Она могла уничтожить его. Выскоблить его самого бритвочкой из истории, но что еще хуже, убрать его номер из телефонных книжек всех сколько-нибудь значительных людей города. Для этого было достаточно одного звонка в городской комитет. Но она этого не сделала. Несмотря на ненависть, унижение, боль оставленной женщины и, вне всяких сомнений, жажду мести.

Знаешь, я и сейчас еще поражаюсь ему. Вне зависимости от того, что Наталья сильно страдала от его поступка, я поражаюсь его верности себе.

Мать так никогда и не сказала Наталье, что в действительности произошло, почему они разошлись с отцом. Правду она узнала от него. Он поведал ей все в один из сочельников. Она вышла вынести мусор, было уже темно. И тут она увидела его пьяного, дрожащего от холода на скамейке около помойки. Он сидел с бутылкой водки и смотрел на окна их квартиры.

Мать воспитывала ее без посторонней помощи. Ни разу она не произнесла ни одного худого слова про отца. Ни разу не попыталась помешать ее встречам с отцом. Но ни разу и не согласилась на то, чтобы он пришел к ним в дом.

Когда ее брак рухнул, Наталья стала для нее единственной целью жизни. Если бы она была уверена, что, дыша, отнимает у Натальи кислород, она научилась бы не дышать и уговаривала бы других последовать ее примеру. Трудно было любить Наталью при такой матери. Она смирялась с моим существованием, как смиряются с гипсом на сломанной ноге. Без него не обойтись, но все пройдет, и все станет как раньше, без гипса.
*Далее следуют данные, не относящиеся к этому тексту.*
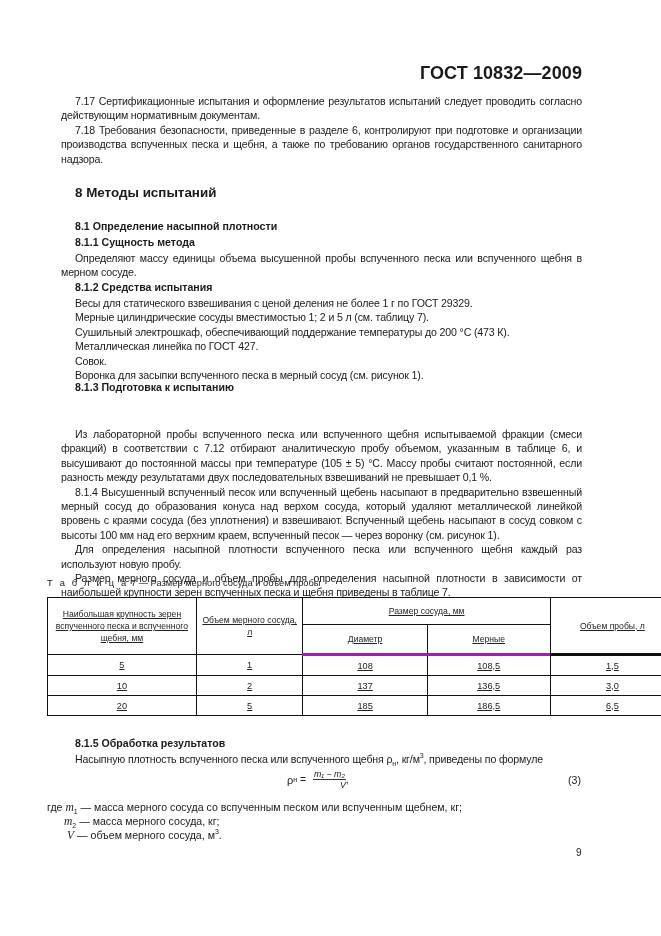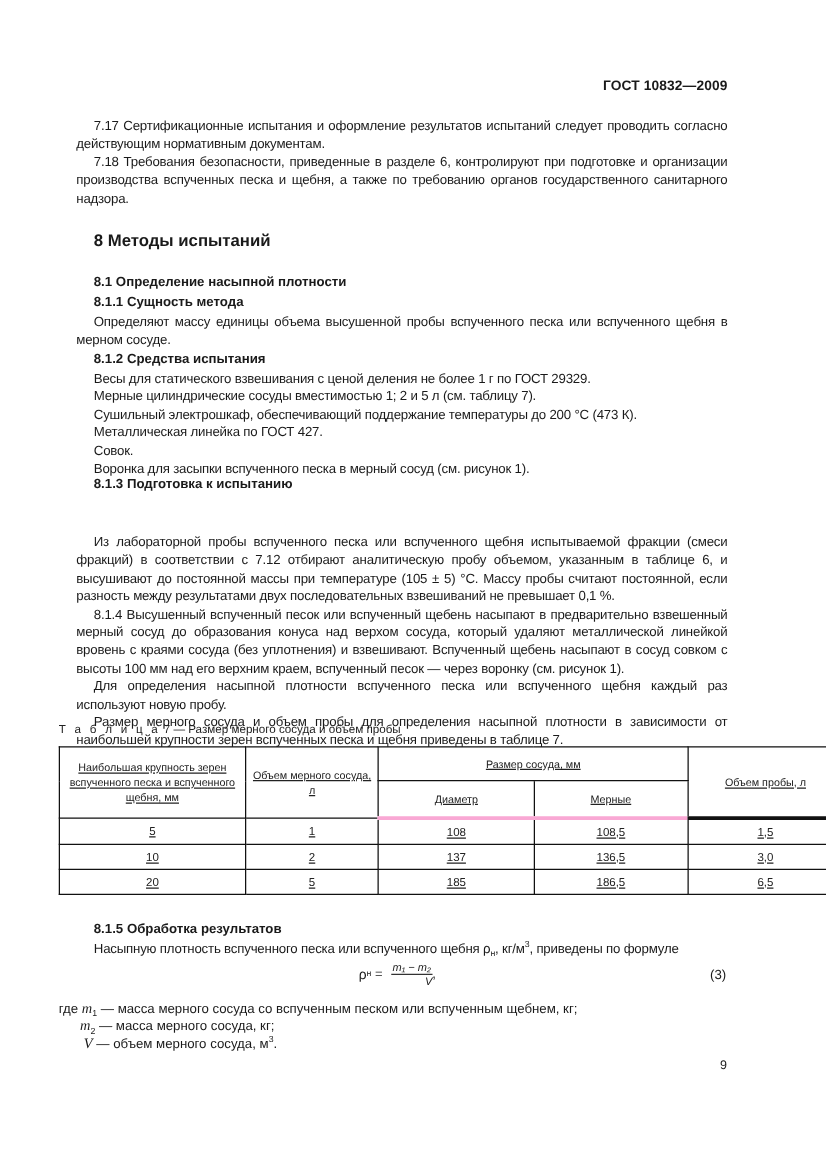--- a/index.html
+++ b/index.html
@@ -15,7 +15,7 @@
     .page { position: absolute; left: 0; top: 0; width: 661px; height: 936px; }
     .hdr {
       position: absolute; right: 79px; top: 63px;
-      font-weight: bold; font-size: 11px; letter-spacing: 0.1px;
+      font-weight: bold; font-size: 18px; letter-spacing: 0.1px;
     }
     .body-text {
       position: absolute; left: 61px; width: 521px;

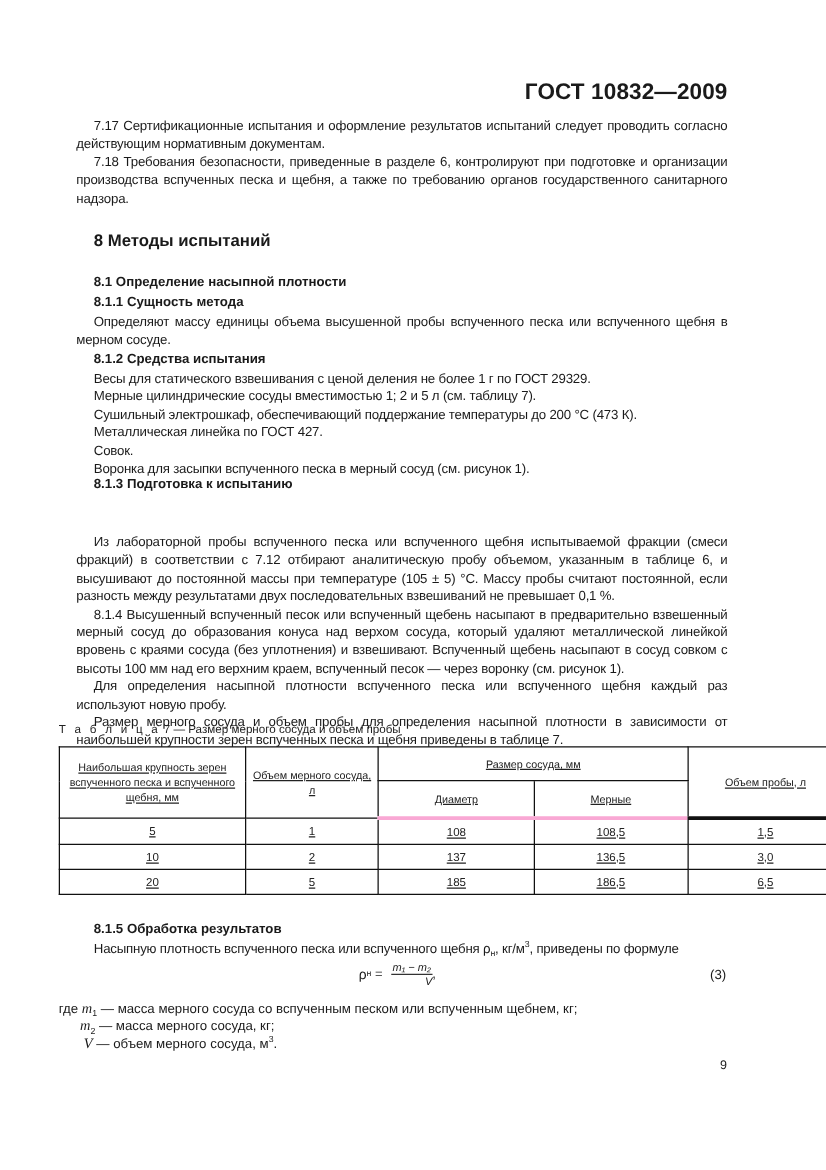--- a/index.html
+++ b/index.html
@@ -47,7 +47,7 @@
       font-weight: normal; padding: 0 3px; line-height: 12px;
     }
     table.t7 thead tr.r1 th { height: 26px; }
-    table.t7 thead tr.r2 th { height: 28px; border-bottom: 3px solid #f9a8d4; }
+    table.t7 thead tr.r2 th { height: 28px; border-bottom: 3px solid #a21caf; }
     table.t7 tbody td { height: 19px; font-size: 9.2px; }
     .formula {
       position: absolute; left: 287px; top: 769px;

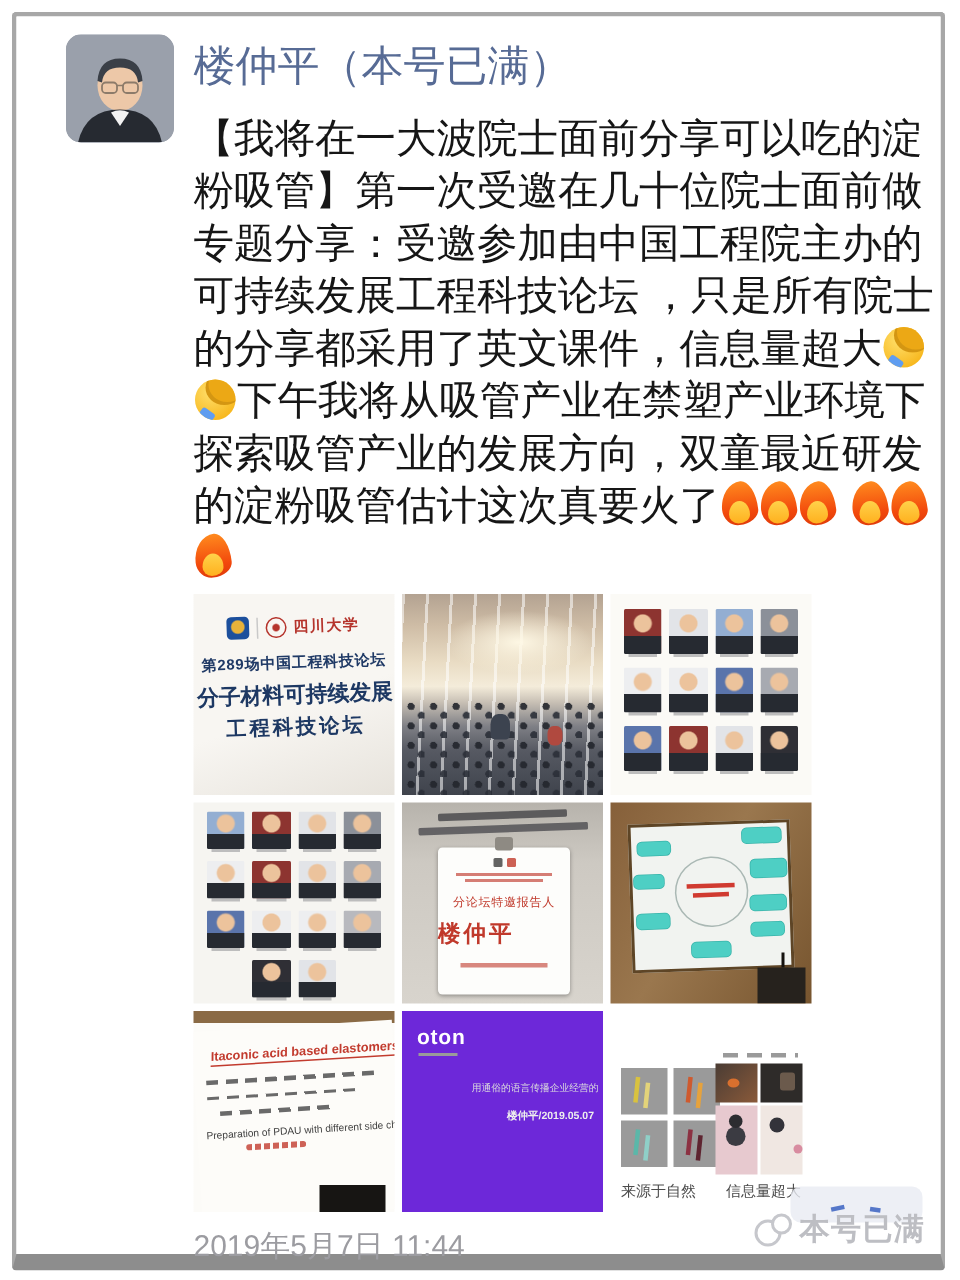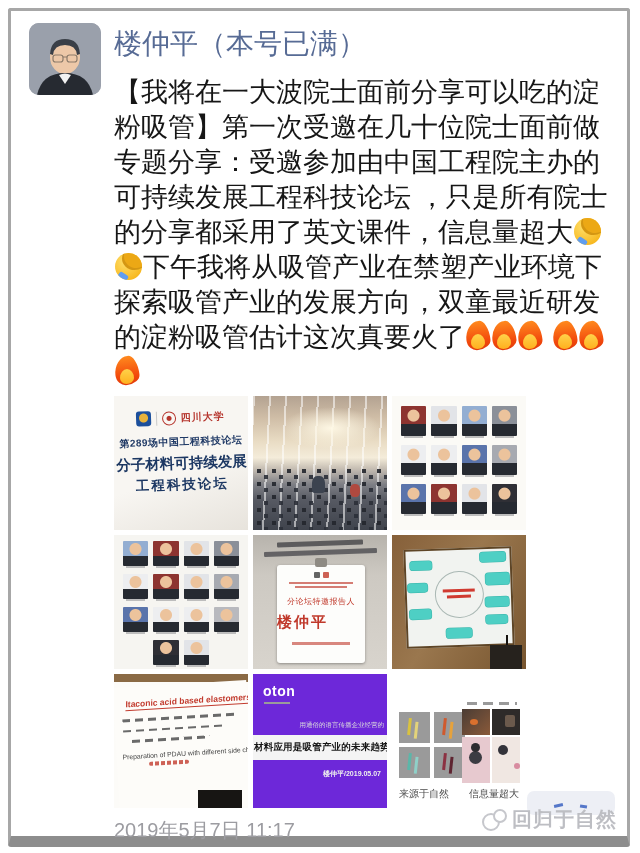--- a/index.html
+++ b/index.html
@@ -5,7 +5,7 @@
   html,body{margin:0;padding:0;width:640px;height:853px;background:#fff;overflow:hidden;
     font-family:"Liberation Sans","DejaVu Sans",sans-serif;}
   .frame{position:absolute;left:8px;top:8px;width:622px;height:839px;box-sizing:border-box;
-    background:#fff;border:3px solid #a7a7a7;border-bottom:11px solid #8d8d8d;border-radius:3px;}
+    background:#fff;border:3px solid #a7a7a7;border-bottom:11px solid #8d8d8d;border-radius:3px;padding-left:15px;}
   .post{position:relative;height:100%;box-sizing:border-box;padding:12px 12px 0 18px;}
   .header-row{display:flex;}
   .avatar{width:72px;height:72px;border-radius:10px;overflow:hidden;flex:none;background:#9aa0ab;}

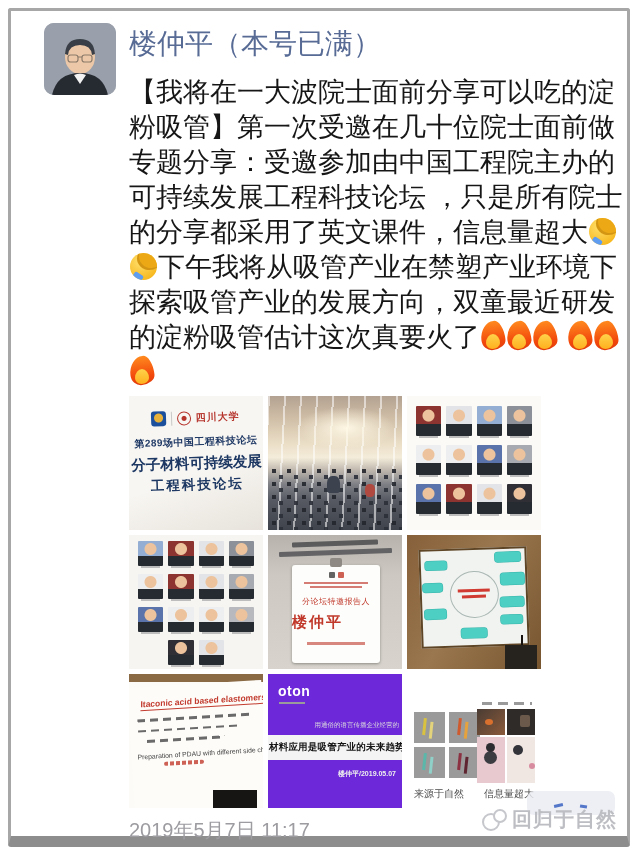--- a/index.html
+++ b/index.html
@@ -286,7 +286,6 @@
             <div class="bk-logo">oton</div>
             <div class="bk-sub"></div>
             <div class="bk-l1">用通俗的语言传播企业经营的</div>
-            <div class="bk-band">材料应用是吸管产业的未来趋势</div>
             <div class="bk-l3">楼仲平/2019.05.07</div>
           </div>
 

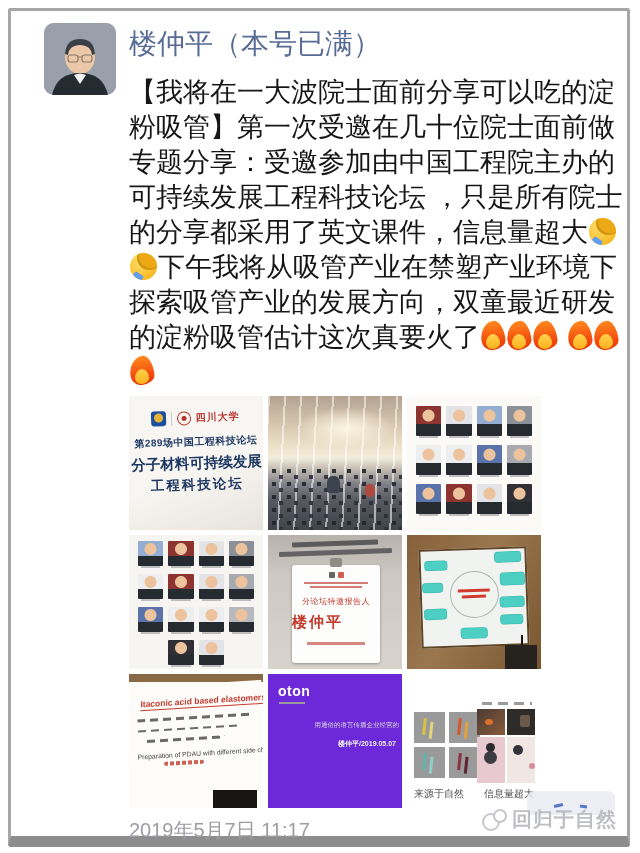--- a/index.html
+++ b/index.html
@@ -311,7 +311,7 @@
 
         </div>
 
-        <div class="date-row">2019年5月7日 11:17</div>
+        <div class="date-row">2019年5月7日 11:44</div>
       </div>
     </div>
 

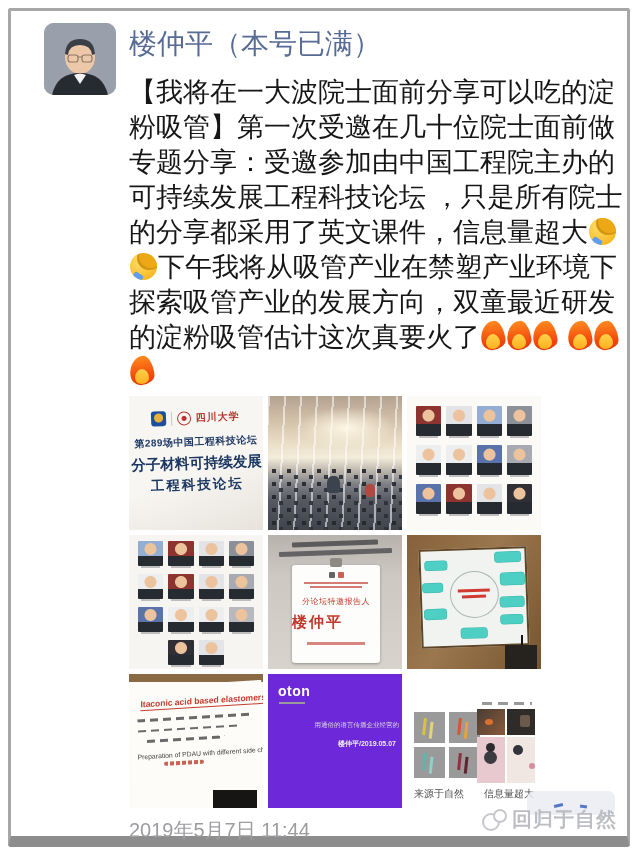--- a/index.html
+++ b/index.html
@@ -318,7 +318,7 @@
     <div class="watermark">
       <div class="wm-pill"></div>
       <span class="wm-face"></span>
-      <span class="wm-text">回归于自然</span>
+      <span class="wm-text">本号已满</span>
       <span class="wm-acc1"></span>
       <span class="wm-acc2"></span>
     </div>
А пока придется потерпеть и на некоторое время постараться раздобыть костыль.

Но я «не проходил». Я отнимал у нее Натку, Натуню, Наталку, Наталеньку… Кусочек за кусочком. Так ей казалось. Но это было неправда. Как-то она уехала на две недели для реставрации архитектурных памятников Таллина. Я все это время был рядом с Натальей, но она время от времени хлюпала носом, скучая по матери.

С самого первого дня Наталья описывала мне свой мир. Именно описывала. Потому что она либо писала, либо пользовалась стенографией. Она писала всюду. На листках бумаги, которые всегда носила с собой, мелом на полу и на стенах, губной помадой на зеркале или на кафеле в ванной, а то и палкой на песке пляжа. Ее сумочка и карманы вечно были заполнены тем, что можно использовать для письма. Я не знаю того, что она не смогла бы описать.